3:25 AustinSpafford: @Adam13531 Copying the “!learnshaders” command from Jessica’s channel: Jessica used the 5th editon of this book: http://www.openglsuperbible.com/ Others have used https://learnopengl.com/ and https://thebookofshaders.com/

fract will give you the value of a number after the decimal point, e.g. “fract(1.123)” ==> “0.123”.

Attribute vs. uniform vs. varying (reference):

  • Uniforms are global and cannot be modified by shaders. They are passed in by the application.
  • Attributes are per-vertex (as opposed to global like uniforms) and are only used by the vertex shader.
  • Varying are used for interpolated data between vertex and fragment shaders. The vertex shader sets this, then the fragment shader reads it.

When I was working in Pixi JS, I wanted to colorize sprites based on a combination of base sprite and mask sprite. The issue is that both of these sprites came from spritesheets, so their UV coordinates were based on the spritesheet.
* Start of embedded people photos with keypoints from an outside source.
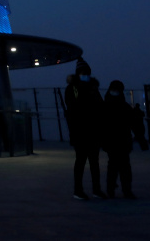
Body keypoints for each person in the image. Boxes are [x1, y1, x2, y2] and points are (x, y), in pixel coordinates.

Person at [62, 58, 104, 200]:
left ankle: (95, 189)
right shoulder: (73, 89)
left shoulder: (92, 88)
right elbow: (74, 109)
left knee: (93, 162)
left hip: (91, 132)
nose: (85, 75)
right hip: (81, 132)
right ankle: (79, 190)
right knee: (82, 161)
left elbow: (100, 108)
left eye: (87, 73)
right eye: (83, 72)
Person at [101, 80, 145, 199]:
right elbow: (134, 124)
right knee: (123, 167)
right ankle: (125, 190)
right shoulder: (124, 107)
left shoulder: (106, 106)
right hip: (120, 141)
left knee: (114, 167)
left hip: (114, 142)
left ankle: (113, 189)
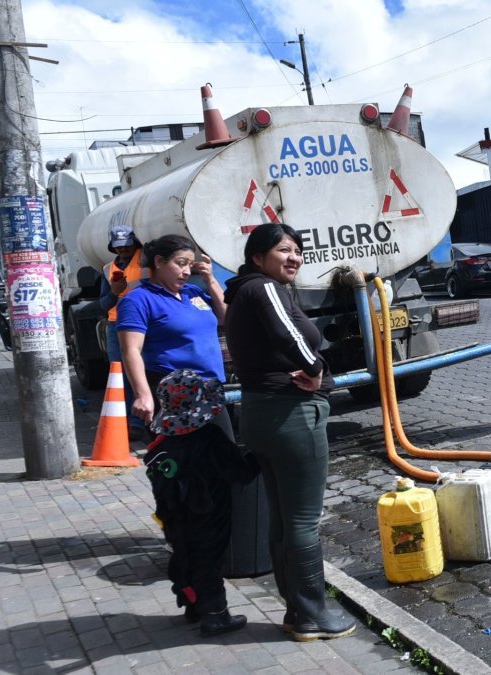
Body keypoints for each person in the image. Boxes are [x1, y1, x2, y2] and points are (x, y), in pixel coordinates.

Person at [222, 222, 356, 641]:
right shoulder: (263, 288)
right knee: (302, 521)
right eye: (284, 250)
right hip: (291, 414)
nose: (294, 257)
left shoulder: (244, 290)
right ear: (258, 256)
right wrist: (316, 370)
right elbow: (292, 336)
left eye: (297, 250)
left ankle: (297, 610)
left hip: (264, 413)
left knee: (283, 520)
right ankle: (314, 613)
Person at [145, 369, 256, 637]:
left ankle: (192, 606)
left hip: (173, 516)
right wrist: (258, 457)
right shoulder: (209, 440)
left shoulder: (161, 444)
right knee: (209, 563)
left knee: (184, 556)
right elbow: (238, 472)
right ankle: (215, 615)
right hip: (208, 515)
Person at [115, 234, 227, 429]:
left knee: (223, 453)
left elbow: (226, 317)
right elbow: (130, 350)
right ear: (158, 261)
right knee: (181, 457)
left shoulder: (192, 292)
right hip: (173, 392)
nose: (186, 271)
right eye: (181, 263)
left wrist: (210, 280)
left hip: (211, 387)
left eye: (190, 265)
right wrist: (143, 395)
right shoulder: (138, 300)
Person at [98, 225, 146, 435]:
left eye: (127, 246)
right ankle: (132, 424)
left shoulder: (147, 261)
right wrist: (114, 293)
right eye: (119, 247)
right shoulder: (109, 269)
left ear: (135, 243)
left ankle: (146, 419)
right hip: (116, 324)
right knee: (121, 374)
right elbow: (103, 304)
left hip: (143, 324)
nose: (123, 251)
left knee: (145, 371)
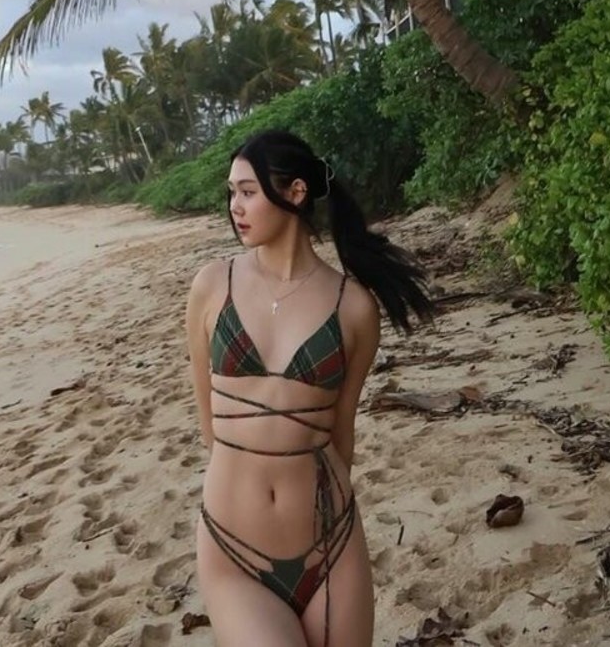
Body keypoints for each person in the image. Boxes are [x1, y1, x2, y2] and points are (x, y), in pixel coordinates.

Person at [185, 129, 435, 647]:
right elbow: (209, 425)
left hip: (332, 544)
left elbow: (341, 434)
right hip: (235, 548)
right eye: (231, 193)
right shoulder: (213, 285)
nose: (235, 207)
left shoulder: (353, 306)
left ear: (296, 193)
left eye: (248, 192)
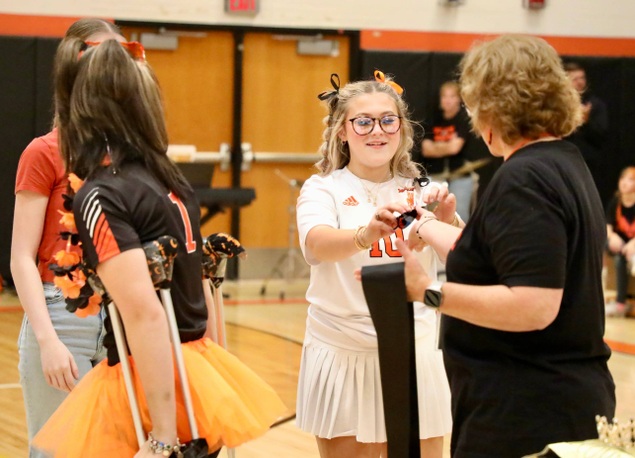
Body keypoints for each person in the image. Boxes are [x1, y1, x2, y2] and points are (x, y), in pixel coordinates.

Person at [32, 38, 286, 457]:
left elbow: (145, 314)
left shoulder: (102, 194)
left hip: (147, 385)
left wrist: (162, 437)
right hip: (196, 369)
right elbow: (201, 286)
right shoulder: (169, 180)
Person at [395, 35, 616, 457]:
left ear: (492, 107)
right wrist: (427, 226)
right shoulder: (562, 159)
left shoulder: (525, 178)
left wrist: (426, 290)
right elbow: (508, 266)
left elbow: (532, 305)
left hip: (525, 414)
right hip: (551, 402)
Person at [295, 71, 454, 458]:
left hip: (414, 348)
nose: (376, 131)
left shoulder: (420, 188)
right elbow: (315, 245)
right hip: (342, 348)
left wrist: (445, 220)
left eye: (387, 120)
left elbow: (467, 257)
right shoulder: (323, 187)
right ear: (342, 131)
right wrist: (365, 235)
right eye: (363, 121)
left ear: (402, 129)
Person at [10, 18, 123, 457]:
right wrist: (47, 341)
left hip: (120, 314)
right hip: (61, 316)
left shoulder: (130, 154)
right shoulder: (43, 151)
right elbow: (20, 257)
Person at [419, 81, 474, 221]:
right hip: (435, 174)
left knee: (460, 215)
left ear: (458, 100)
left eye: (452, 97)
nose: (448, 101)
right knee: (432, 215)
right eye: (444, 96)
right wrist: (448, 145)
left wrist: (436, 146)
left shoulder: (463, 120)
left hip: (459, 174)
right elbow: (426, 150)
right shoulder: (432, 118)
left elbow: (455, 148)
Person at [564, 61, 609, 194]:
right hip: (565, 161)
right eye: (575, 79)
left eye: (582, 78)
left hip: (589, 164)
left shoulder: (595, 105)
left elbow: (601, 136)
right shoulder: (560, 106)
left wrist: (586, 121)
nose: (580, 82)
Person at [605, 165, 635, 317]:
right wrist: (611, 236)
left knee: (621, 260)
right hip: (619, 247)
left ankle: (621, 303)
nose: (624, 182)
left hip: (632, 246)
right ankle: (619, 305)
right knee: (604, 243)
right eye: (622, 178)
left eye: (630, 179)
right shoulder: (616, 201)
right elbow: (608, 225)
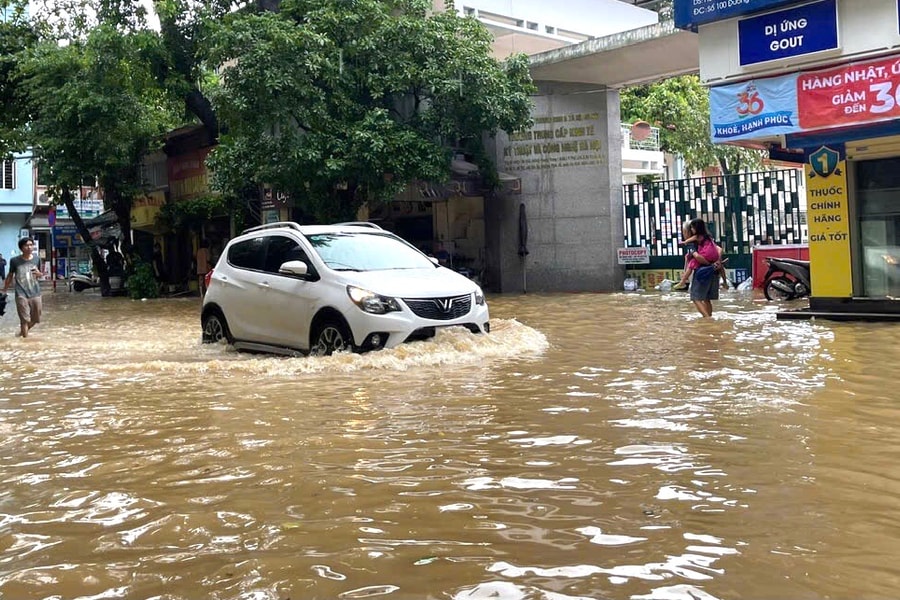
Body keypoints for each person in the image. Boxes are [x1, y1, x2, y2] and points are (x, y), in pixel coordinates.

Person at [3, 237, 43, 338]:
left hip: (35, 292)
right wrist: (5, 289)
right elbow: (10, 275)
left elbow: (40, 274)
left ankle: (22, 332)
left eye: (31, 245)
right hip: (20, 293)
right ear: (21, 248)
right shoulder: (14, 261)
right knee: (24, 319)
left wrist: (39, 274)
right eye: (26, 245)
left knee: (36, 319)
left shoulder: (37, 259)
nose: (29, 247)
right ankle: (25, 341)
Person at [684, 218, 723, 318]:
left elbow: (697, 258)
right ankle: (709, 317)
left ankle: (707, 318)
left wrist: (707, 263)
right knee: (706, 298)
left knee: (695, 298)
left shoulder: (694, 242)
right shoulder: (709, 238)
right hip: (714, 271)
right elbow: (719, 249)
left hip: (703, 272)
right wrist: (716, 261)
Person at [672, 222, 699, 291]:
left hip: (696, 270)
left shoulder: (691, 244)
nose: (683, 234)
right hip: (697, 270)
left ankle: (682, 282)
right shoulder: (699, 242)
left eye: (684, 232)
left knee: (695, 292)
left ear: (689, 233)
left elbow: (693, 256)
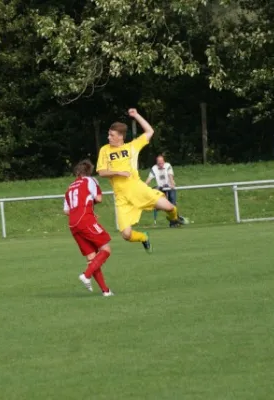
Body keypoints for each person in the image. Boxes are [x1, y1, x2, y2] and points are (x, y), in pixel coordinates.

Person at [96, 108, 185, 253]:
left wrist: (136, 115)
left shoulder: (132, 147)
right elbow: (101, 171)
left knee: (169, 207)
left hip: (138, 189)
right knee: (126, 235)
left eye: (111, 135)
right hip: (122, 198)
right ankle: (144, 237)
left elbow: (150, 131)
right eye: (108, 134)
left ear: (120, 136)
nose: (108, 137)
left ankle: (174, 219)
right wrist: (117, 172)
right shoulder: (105, 150)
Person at [64, 159, 114, 296]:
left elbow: (66, 210)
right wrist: (88, 211)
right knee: (106, 249)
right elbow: (98, 198)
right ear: (89, 171)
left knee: (92, 258)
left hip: (73, 224)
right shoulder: (90, 181)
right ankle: (86, 275)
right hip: (85, 220)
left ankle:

What I needed to do (and didn’t actually figure out how thanks to Pixi JS’s API) was specify aMaskTextureCoord:

// vertex shader

attribute vec2 aMaskTextureCoord;

varying vec2 vMaskTextureCoord;

void main(void){

gl_Position = vec4((projectionMatrix * vec3(aVertexPosition, 1.0)).xy, 0.0, 1.0);

vTextureCoord = aTextureCoord;

// This will be interpolated in the fragment shader automatically

vMaskTextureCoord = aMaskTextureCoord;

vColor = vec4(aColor.rgb * aColor.a, aColor.a);

}

Then, in the fragment shader, I would’ve been able to take in the “varying vec2 vMaskTextureCoord;” and use that to figure out what color a particular pixel was.